According to Pope Benedict, the history of humanity is marked by the battle between those who “suppress the truth” and those who live the truth free from injustice. He observes that there has never been a culture in the history of the world that has not made some reference to God but also that there has never been a culture without forces of injustice that seek to silence truth in favor of their own comfort, power, and profit.

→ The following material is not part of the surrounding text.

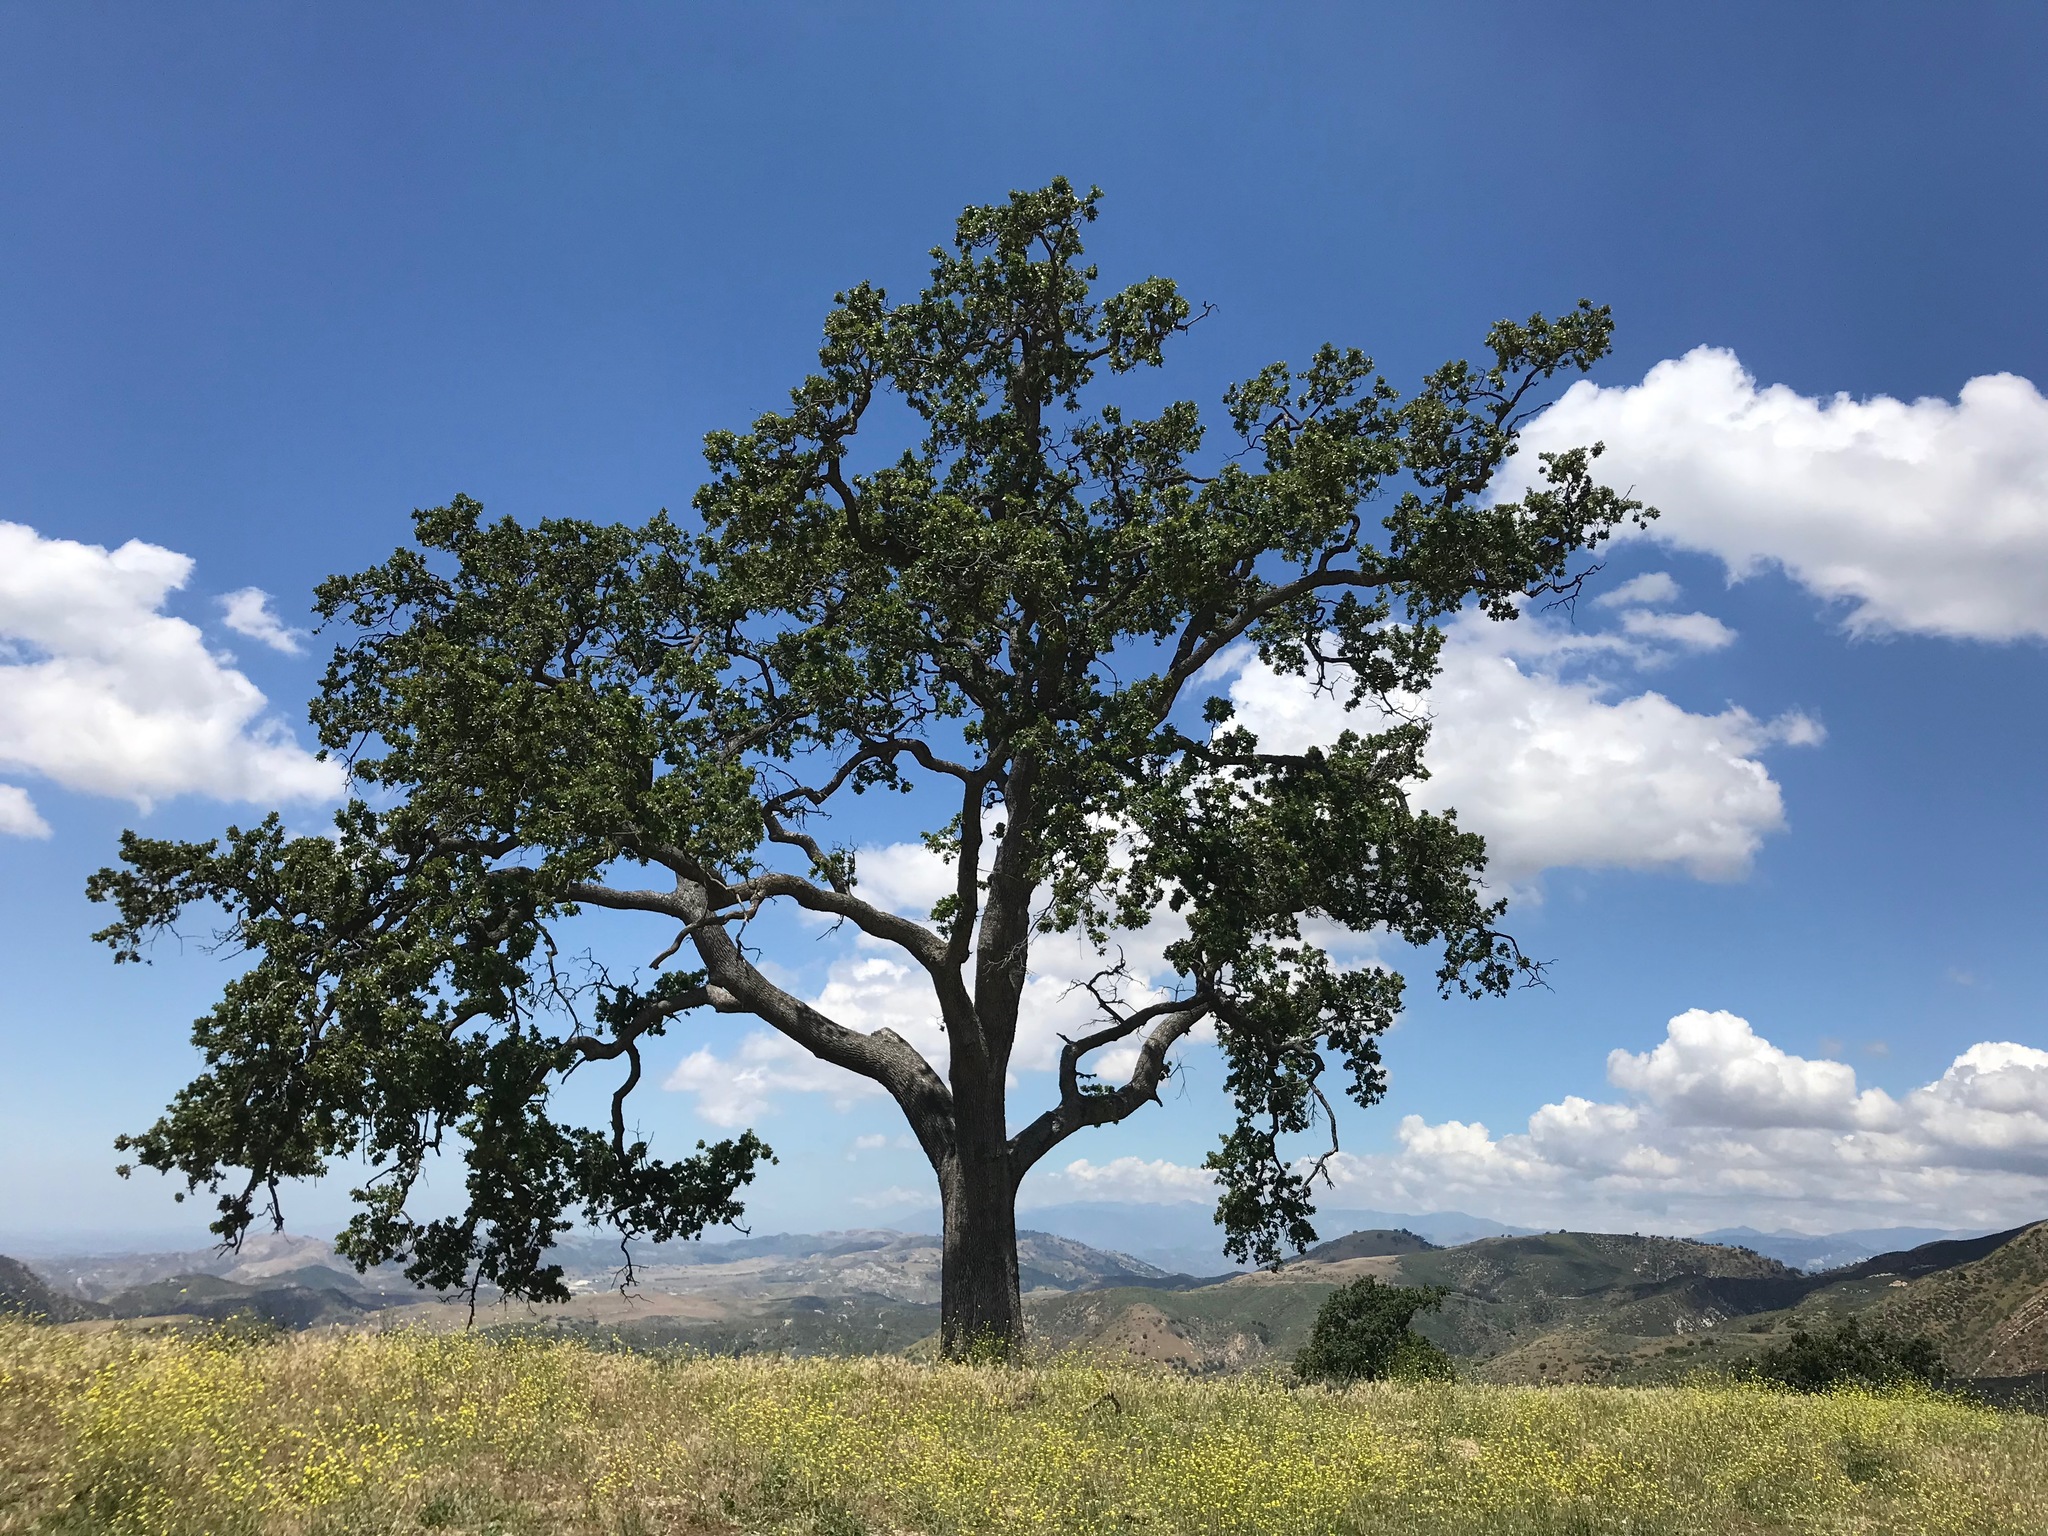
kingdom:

In the history of religions, we find, although under different figures, the significant conflict between the knowledge of the one God and the attraction of other powers considered more dangerous, more close, and for that reason more important for man than the God who is distant and mysterious. All of history is marked by this strange dilemma between the non-violent or tranquil demand of the truth on the one hand and on the other hand the grab of profit and the need to live in good rapport with the powers that leave their mark on daily life.

But is this view of the world still valid in light of the technological advances of our time? Aren’t we solving all our problems by creating an increasingly more comfortable life? Won’t science eventually give us all the answers? The Pope observes that, even today, man still wants to know who he is and what he ought to do—questions that technology and hard science are incapable of answering satisfactorily. Even though there are theories that elevate the non-existence of God to the level of scientific fact, Benedict assures us that we ought not to fear:

That the rationality of the universe cannot be explained rationally on the basis of irrationality is an evident fact. For this reason, the Logos—the origin of everything—remains, more than ever, the best hypothesis. Even if it is a hypothesis, it is true that it demands on our part that we renounce the position of lordship and risk that of humble listening.

And yet, the Pope admits, there is a certain dimness surrounding the question of God. It is this dimness that pulls man away from his openness to God and toward the transitory joys of profit, pleasure, and power. If man is to enter into a relationship with God, God must take the initiative and reveal himself to man. It is in accepting this initiative of God that the dimness becomes light and man becomes fully alive.